Though some measures have been undertaken to reduce the damage done, but the absence of physical presence in class rooms has hit the development of the school and college going students.

The measures like online education which have been undertaken in most parts of the world have not been so effective and in a place like Kashmir where technology is subservient to curbs and restrictions, the measures have in-fact added to the miseries of the students community as the online mode of education has not succeeded in involving them.

The education sector is deeply stressed due to Covid-19 as many schools in the private sector have lost most of their revenues owing to non-payment of dues in many of the cases. However, apart from these major issues the major damage that has been reported is the increasing dropout rates of school going students among the Muslim community in Jammu and Kashmir.

Official figures available suggest that the annual average drop-out rate of Muslim students in private as well as government schools was high at elementary, high, secondary and higher secondary level.

At the primary level, the drop rate is 14.3 percent followed by 13.1 percent at upper primary level, 23.7 percent at secondary level and 26 percent higher secondary level.

Ironically, the drop rate at secondary level was more than twenty percent in eight districts in Jammu and Kashmir.

The figures reveal that the annual average drop-out rate at secondary level is more than twenty percent in eight districts including Budgam, Bandipora, Baramulla, Kulgam, Kupwara, Rajouri, Ramban and Resai.

Though many reasons like lack of formal education among Muslims, Madrasas and education to nomad Muslim are some of the main factors cited for dropout rates, the policies of the government too have been not so encouraging to retain the students hailing from the poor strata of the society.

With Covid-19 pandemic too making the economic conditions of the people worse, the school dropout rate may witness a further slide once schools reopen and students are asked to report physically in the schools.

The situation though alarming needs a concerted effort from policy makers and various others who are working in the education sector to set parameters that will enable students and their parents to persuade them to stick to schools.

This is the need of the hour as education can transform the society to achieve new goals that have otherwise been ignored so far.

> _Entries shown_:

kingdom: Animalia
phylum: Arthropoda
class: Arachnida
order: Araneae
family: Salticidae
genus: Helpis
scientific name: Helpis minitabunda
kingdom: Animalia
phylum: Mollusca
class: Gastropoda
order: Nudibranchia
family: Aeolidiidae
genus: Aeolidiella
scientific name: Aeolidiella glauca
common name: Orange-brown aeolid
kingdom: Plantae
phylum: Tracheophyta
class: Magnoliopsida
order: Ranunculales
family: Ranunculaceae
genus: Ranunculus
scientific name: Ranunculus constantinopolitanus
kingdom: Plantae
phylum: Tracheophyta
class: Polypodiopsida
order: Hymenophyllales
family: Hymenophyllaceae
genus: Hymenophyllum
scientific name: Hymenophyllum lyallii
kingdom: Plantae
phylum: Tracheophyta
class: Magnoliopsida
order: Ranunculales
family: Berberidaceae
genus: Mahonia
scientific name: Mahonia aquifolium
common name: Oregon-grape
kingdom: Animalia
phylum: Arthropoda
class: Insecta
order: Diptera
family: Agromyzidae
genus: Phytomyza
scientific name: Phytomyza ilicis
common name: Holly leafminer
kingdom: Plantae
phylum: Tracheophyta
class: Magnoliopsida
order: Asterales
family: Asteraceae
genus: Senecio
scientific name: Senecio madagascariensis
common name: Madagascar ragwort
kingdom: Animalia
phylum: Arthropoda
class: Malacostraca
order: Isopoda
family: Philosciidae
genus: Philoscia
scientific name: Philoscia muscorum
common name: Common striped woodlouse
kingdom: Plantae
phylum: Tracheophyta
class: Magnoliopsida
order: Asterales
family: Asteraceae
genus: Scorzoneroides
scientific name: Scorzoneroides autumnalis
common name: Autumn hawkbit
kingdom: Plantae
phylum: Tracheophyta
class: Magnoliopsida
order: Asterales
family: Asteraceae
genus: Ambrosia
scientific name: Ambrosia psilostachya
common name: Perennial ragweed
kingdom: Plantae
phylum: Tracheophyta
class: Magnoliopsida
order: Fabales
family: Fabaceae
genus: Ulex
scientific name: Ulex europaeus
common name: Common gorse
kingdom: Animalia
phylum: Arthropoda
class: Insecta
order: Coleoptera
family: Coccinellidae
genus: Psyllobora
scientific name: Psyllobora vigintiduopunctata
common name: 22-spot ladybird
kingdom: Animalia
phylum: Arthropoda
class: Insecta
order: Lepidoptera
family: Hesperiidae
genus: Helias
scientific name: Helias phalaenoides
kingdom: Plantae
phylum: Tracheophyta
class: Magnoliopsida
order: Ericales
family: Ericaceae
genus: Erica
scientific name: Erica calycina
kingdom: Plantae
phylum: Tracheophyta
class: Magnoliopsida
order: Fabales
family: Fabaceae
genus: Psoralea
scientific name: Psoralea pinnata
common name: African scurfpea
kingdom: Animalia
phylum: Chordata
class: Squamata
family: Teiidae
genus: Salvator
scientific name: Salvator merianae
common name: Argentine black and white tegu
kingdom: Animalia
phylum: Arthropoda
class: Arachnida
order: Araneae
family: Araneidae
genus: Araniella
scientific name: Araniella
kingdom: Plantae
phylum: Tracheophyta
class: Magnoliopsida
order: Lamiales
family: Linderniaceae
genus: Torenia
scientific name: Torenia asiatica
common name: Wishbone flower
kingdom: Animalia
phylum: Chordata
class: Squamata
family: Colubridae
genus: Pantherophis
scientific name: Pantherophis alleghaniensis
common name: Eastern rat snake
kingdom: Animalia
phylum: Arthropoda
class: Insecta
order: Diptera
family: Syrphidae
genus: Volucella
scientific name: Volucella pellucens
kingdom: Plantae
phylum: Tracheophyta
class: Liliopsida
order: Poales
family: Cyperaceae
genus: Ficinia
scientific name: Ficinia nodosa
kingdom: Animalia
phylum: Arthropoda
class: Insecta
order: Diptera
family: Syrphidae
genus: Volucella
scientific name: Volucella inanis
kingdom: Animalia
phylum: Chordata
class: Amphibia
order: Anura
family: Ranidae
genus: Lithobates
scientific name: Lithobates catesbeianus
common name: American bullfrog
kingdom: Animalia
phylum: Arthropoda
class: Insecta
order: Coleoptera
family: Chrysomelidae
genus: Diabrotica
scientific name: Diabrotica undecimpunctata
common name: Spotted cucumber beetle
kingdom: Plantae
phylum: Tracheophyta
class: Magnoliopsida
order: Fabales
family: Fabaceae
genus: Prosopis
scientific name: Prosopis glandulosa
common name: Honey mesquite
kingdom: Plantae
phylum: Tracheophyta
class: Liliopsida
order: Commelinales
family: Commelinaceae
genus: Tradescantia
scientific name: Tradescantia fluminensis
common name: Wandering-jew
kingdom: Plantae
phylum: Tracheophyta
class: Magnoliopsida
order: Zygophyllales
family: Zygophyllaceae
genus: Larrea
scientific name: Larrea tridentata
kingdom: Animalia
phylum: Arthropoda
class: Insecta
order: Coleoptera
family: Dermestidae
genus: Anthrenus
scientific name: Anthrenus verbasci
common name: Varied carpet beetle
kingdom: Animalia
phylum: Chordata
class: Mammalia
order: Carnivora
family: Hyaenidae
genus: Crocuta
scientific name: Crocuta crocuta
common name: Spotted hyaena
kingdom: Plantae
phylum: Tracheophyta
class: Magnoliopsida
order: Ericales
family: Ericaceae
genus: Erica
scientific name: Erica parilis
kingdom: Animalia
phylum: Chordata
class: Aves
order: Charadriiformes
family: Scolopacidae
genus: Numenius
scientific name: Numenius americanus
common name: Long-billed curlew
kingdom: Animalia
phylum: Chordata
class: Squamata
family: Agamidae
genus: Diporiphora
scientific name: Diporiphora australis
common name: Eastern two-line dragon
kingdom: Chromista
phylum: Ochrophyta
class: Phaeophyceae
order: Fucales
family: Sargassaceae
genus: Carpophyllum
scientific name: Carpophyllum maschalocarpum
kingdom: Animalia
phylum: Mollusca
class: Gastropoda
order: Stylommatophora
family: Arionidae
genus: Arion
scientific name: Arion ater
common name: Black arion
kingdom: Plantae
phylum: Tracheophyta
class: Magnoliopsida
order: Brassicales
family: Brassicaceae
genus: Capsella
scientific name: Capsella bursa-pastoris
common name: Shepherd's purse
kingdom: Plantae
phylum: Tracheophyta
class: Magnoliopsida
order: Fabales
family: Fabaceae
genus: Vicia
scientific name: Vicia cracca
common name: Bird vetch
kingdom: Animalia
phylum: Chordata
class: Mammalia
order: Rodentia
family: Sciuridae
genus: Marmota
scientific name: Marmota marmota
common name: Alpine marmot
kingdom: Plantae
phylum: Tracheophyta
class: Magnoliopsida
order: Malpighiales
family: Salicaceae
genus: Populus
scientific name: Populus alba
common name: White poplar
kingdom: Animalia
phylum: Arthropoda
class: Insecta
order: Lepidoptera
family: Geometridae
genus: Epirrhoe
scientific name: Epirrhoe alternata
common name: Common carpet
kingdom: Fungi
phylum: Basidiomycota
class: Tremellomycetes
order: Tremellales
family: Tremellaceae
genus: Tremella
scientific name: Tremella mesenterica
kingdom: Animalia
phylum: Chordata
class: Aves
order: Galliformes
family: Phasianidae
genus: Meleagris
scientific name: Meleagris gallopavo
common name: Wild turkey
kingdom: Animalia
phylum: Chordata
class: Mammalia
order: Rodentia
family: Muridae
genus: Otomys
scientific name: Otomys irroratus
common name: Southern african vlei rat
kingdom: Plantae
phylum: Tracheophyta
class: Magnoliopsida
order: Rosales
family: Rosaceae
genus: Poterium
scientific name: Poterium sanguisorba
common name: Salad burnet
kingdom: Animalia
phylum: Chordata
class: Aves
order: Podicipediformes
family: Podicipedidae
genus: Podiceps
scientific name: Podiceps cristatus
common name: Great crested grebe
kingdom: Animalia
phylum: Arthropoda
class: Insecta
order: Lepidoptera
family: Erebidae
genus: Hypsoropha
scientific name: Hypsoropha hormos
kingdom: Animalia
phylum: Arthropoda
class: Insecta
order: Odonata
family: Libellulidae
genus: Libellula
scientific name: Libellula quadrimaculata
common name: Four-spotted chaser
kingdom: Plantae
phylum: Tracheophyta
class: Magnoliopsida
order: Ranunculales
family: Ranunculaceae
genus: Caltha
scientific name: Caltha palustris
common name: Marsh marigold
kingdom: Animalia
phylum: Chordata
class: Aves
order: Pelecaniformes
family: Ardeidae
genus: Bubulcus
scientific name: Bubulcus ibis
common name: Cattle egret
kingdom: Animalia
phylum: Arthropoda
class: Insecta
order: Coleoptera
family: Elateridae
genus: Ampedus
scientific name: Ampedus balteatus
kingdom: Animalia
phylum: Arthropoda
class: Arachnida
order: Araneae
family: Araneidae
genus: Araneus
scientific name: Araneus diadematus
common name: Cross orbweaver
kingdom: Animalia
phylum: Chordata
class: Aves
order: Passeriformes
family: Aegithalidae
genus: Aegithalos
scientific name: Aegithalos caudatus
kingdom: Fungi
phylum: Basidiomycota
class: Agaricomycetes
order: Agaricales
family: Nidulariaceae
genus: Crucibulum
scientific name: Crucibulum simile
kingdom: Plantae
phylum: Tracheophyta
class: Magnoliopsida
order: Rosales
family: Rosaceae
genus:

> _Task objective_: Reproduce the text on school dropout rates in Jammu and Kashmir between "Though many reasons" and "in the schools.", inclusive.

> _Answer to the problem_:
Though many reasons like lack of formal education among Muslims, Madrasas and education to nomad Muslim are some of the main factors cited for dropout rates, the policies of the government too have been not so encouraging to retain the students hailing from the poor strata of the society.

With Covid-19 pandemic too making the economic conditions of the people worse, the school dropout rate may witness a further slide once schools reopen and students are asked to report physically in the schools.